Document segment —
<<<<

From 125f7599076fe1bf91467fb1706bb4736e2f3328 Mon Sep 17 00:00:00 2001
From: Mik Vyatskov <vmik@google.com>
Date: Wed, 12 Jul 2017 17:02:40 +0200
Subject: [PATCH] Change fluentd-gcp monitoring to use metrics exposed by SD
 plugin

---
 .../fluentd-gcp/fluentd-gcp-configmap.yaml    | 128 ++++++------------
 .../addons/fluentd-gcp/fluentd-gcp-ds.yaml    |   6 +-
 2 files changed, 47 insertions(+), 87 deletions(-)
diff --git a/cluster/addons/fluentd-gcp/fluentd-gcp-configmap.yaml b/cluster/addons/fluentd-gcp/fluentd-gcp-configmap.yaml
index a1d7a5d1abf..5c38ed99b1b 100644
--- a/cluster/addons/fluentd-gcp/fluentd-gcp-configmap.yaml
+++ b/cluster/addons/fluentd-gcp/fluentd-gcp-configmap.yaml
@@ -70,27 +70,14 @@ data:
 
     # Detect exceptions in the log output and forward them as one log entry.
     <match raw.kubernetes.**>
-      @type copy
+      @type detect_exceptions
 
-      <store>
-        @type prometheus
-
-        <metric>
-          type counter
-          name logging_line_count
-          desc Total number of lines generated by application containers
-        </metric>
-      </store>
-      <store>
-        @type detect_exceptions
-
-        remove_tag_prefix raw
-        message log
-        stream stream
-        multiline_flush_interval 5
-        max_bytes 500000
-        max_lines 1000
-      </store>
+      remove_tag_prefix raw
+      message log
+      stream stream
+      multiline_flush_interval 5
+      max_bytes 500000
+      max_lines 1000
     </match>
   system.input.conf: |-
     # Example:
@@ -342,77 +329,50 @@ data:
     # compute.googleapis.com service rather than container.googleapis.com to keep
     # them separate since most users don't care about the node logs.

>>>>

Supplied information —
<<<<

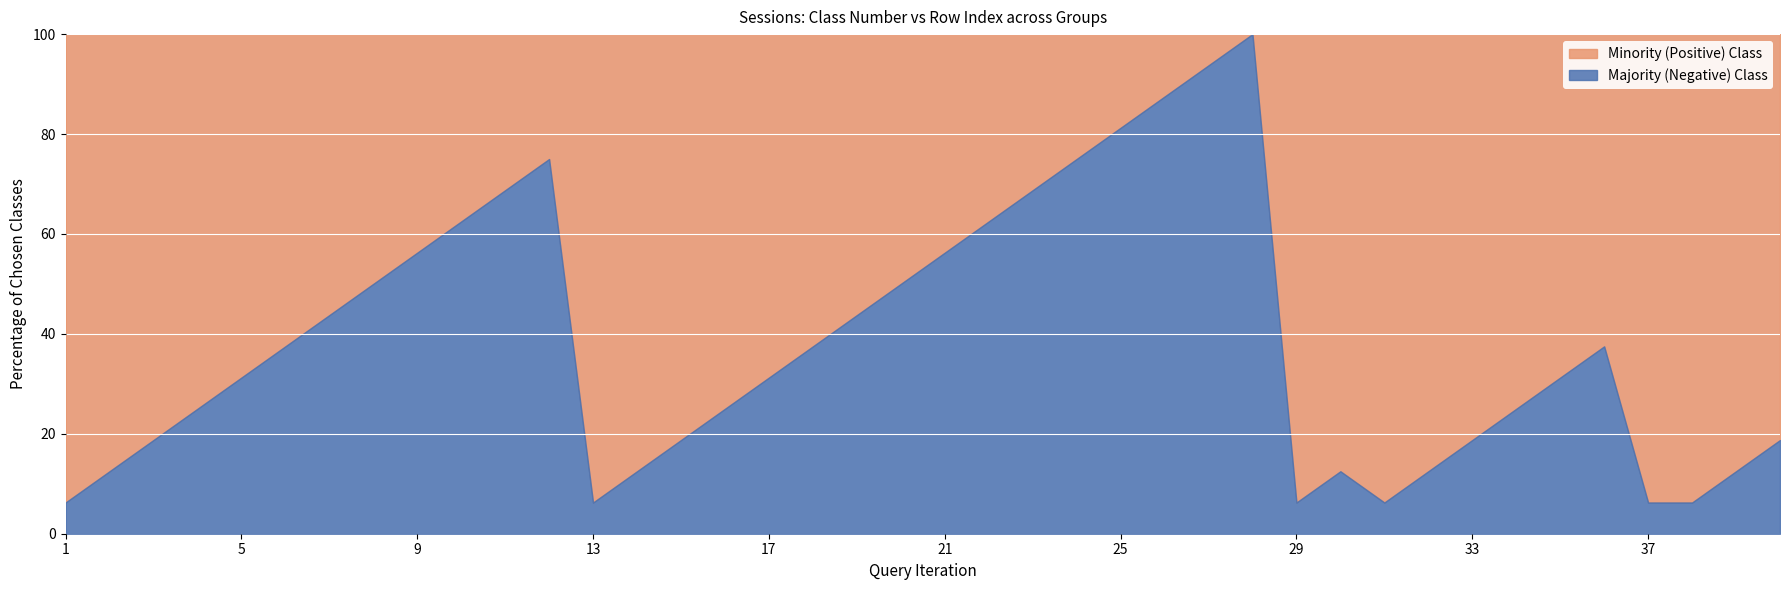

What is the total value across all series at 29?

100.0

>>>>

Exercise —
Answer these questions about the fluentd-gcp patch:
(a) What name appears on the "From:" line of the patch?
(b) How many insertions and deletions does the patch summary report?
(c) Which @type replaces "@type copy" in the raw.kubernetes.** match block?
The lines shown above come from a different source than the patch.

Exercise output —
(a) Mik Vyatskov
(b) 47 insertions and 87 deletions
(c) detect_exceptions